AK:  This Biennale focuses on the infrastructure and social dynamics of cities, a topic that features prominently in your research. How does this exhibition compare to those you have organized or participated in on the topic of urbanism?

SB:  There is nothing more distant from the experience of the contemporary urban condition than exhibitions that try to document the contemporary city (as is partially happening in the current Venice Biennale), because this kind of exhibition often selects a single impersonal viewpoint and does not take account of the multiplicity of subjects that live in and give value to an urban area. Without this diverse clash of viewpoints, exhibitions that wish to "tell the story" of the contemporary city are often mute, a mere assemblage of data and notions.

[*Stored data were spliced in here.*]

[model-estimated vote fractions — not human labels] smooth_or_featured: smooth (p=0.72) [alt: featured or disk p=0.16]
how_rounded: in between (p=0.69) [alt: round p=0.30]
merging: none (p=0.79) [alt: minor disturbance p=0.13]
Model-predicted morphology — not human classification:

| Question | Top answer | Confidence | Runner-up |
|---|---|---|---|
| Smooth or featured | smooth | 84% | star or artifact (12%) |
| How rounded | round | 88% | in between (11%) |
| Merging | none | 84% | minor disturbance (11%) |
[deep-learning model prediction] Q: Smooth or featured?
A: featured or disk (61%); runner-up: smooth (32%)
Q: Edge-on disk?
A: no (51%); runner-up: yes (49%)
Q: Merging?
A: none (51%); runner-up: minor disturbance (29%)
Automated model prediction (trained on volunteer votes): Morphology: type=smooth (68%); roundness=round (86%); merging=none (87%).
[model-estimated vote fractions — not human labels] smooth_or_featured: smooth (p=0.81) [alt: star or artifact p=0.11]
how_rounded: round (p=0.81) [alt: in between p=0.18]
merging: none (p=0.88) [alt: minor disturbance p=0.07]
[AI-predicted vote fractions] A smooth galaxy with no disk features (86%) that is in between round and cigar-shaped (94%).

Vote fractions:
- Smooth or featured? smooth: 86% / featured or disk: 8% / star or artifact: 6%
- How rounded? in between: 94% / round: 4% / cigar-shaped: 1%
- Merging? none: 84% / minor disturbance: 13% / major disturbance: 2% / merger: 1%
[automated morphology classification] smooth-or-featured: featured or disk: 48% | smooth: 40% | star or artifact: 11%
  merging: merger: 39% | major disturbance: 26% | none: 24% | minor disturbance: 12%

Multiplicity's installations are born from a real attempt to restore this polyphony of perceptions and experiences. They are investigative research projects on the urban condition. They basically endeavor to scrutinize the material and physical territory in order to understand more about the choices, reasoning, desires, and intolerances of the city's inhabitants and the economic and cultural energies that cross it.

AK:  Your design firm, Boeri Studio, often tackles sites that are in transitional or border spaces. How do you address these conditions in your design language?

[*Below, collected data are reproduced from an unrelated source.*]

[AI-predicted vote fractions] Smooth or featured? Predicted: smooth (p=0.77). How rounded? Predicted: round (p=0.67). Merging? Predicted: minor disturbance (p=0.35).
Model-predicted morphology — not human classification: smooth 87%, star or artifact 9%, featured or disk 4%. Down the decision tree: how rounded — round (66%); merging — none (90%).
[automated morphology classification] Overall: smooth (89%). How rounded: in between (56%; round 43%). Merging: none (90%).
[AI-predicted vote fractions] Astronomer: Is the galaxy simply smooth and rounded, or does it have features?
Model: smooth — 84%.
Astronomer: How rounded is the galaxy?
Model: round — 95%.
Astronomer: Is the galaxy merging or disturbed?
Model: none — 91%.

SB:  Borders are not simply bidimensional phenomena but complex, constantly changing, unpredictable sites totally connected with social and political behaviors. For this reason, we started to produce a list of "border devices" with the Multiplicity group, a list that tries to reconcile the multitude of different borders and synthesize them into a simple taxonomy.

For instance, some boundaries are like funnels that channel disorderly flows of individuals and objects to a place — along a coast or border — such as the boats that ferry immigrants between the two sides of the Mediterranean. Others are like impenetrable pipes, such as the highways that cross Israel and Palestine. There are boundaries that emerge between the folds of two territories in conflict, such as the strip of desert cutting through the middle of Nicosia, but also boundaries like sponges that attract populations and investment to create new communities. Like phantom limbs, other boundaries continue to function even when they no longer exist. And above all, everywhere in the world, there are enclosures: barbed wire, concrete barriers, or mobile ones.

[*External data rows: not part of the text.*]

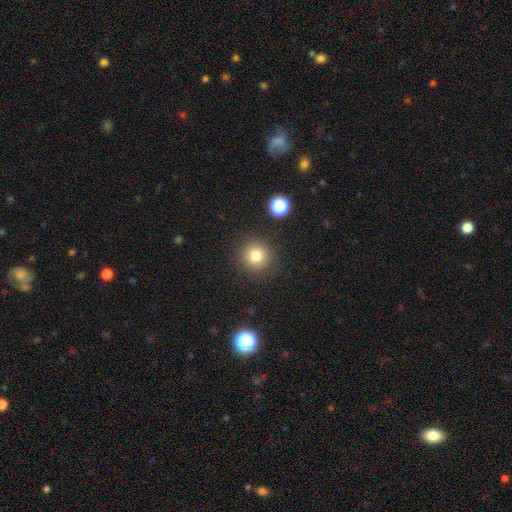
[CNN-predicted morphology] smooth-or-featured: smooth: 79% | star or artifact: 13% | featured or disk: 8%
  how-rounded: round: 94% | in between: 5% | cigar-shaped: 1%
  merging: none: 89% | minor disturbance: 6% | major disturbance: 3% | merger: 2%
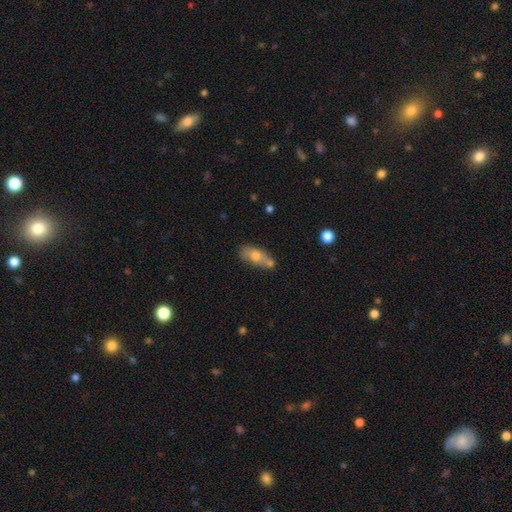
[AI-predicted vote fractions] Smooth or featured: smooth — 65% (featured or disk — 28%)
How rounded: in between — 79% (cigar-shaped — 16%)
Merging: none — 48% (merger — 24%)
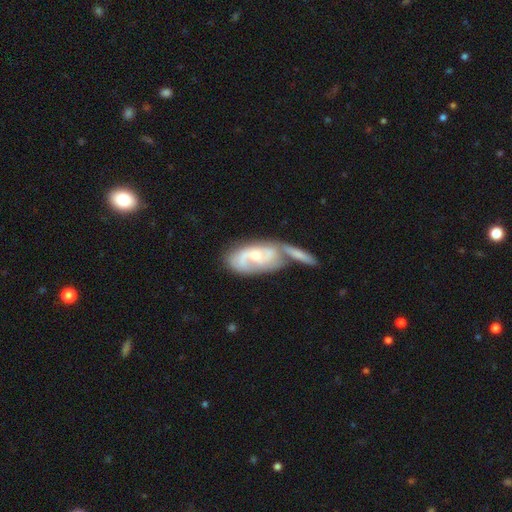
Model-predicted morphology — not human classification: smooth_or_featured: featured or disk (p=0.72) [alt: smooth p=0.22]
disk_edge_on: no (p=0.93) [alt: yes p=0.07]
bar: no (p=0.53) [alt: weak p=0.37]
has_spiral_arms: yes (p=0.86) [alt: no p=0.14]
spiral_winding: medium (p=0.43) [alt: tight p=0.32]
spiral_arm_count: 2 (p=0.67) [alt: can't tell p=0.19]
bulge_size: moderate (p=0.51) [alt: small p=0.43]
merging: merger (p=0.50) [alt: none p=0.27]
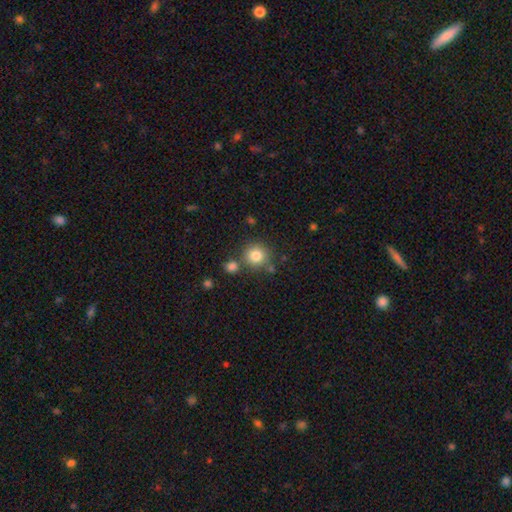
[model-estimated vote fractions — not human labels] Smooth or featured? smooth (82%)
How rounded? round (92%)
Merging? none (75%)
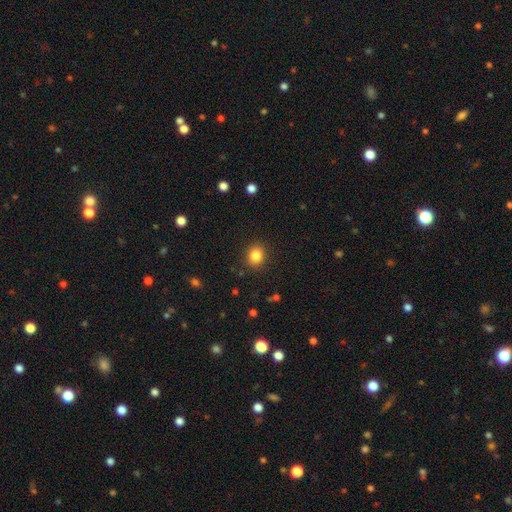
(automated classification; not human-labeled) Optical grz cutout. It shows a smooth galaxy with no disk features (85%) that is round (67%). Merging: none (88%).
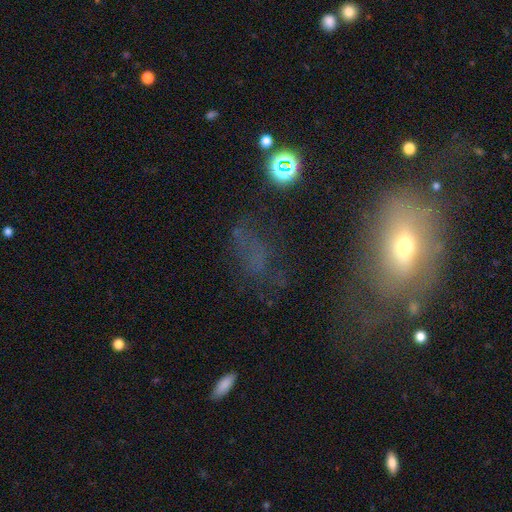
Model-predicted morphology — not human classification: smooth 43%, featured or disk 29%, star or artifact 28%. Down the decision tree: merging — none (48%).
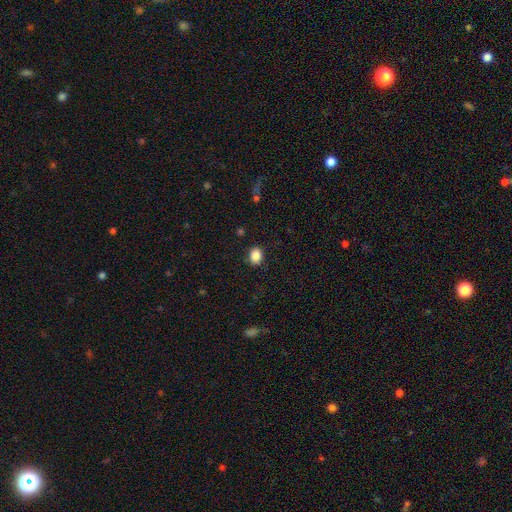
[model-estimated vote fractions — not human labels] This appears to be a smooth galaxy with no disk features (87%) that is in between round and cigar-shaped (55%). Merging: none (87%).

In my architectural practice, I try to conceive of boundaries as the sensors of contemporary world dynamics — dynamic "devices," which vibrate with the energy and resistance that drive current history. For instance, this is what we are doing in Marseille, where Boeri Studio has won an international competition for a large building overlooking the Port of Marseille's docks — a multipurpose building destined to house research activities and documentation spaces on the Mediterranean. There, we planned a novel, C-shaped building containing the sea within its interior. The water of the Gulf of Marseille enters between the building's two horizontal planes (that of the conference hall and the exhibition center) creating a veritable water square capable of harboring fishing boats and sail boats or simply serving as a swimming pool and mooring for small pleasure boats. The idea is to create a Mediterranean device on Marseille's docks, a space truly able to accommodate the sea and its unpredictable fluctuations.

Domus is presenting Fiction Pyongyang in the Cities. Architecture and Society exhibition at the Venice Biennale of Architecture, which runs through November 19.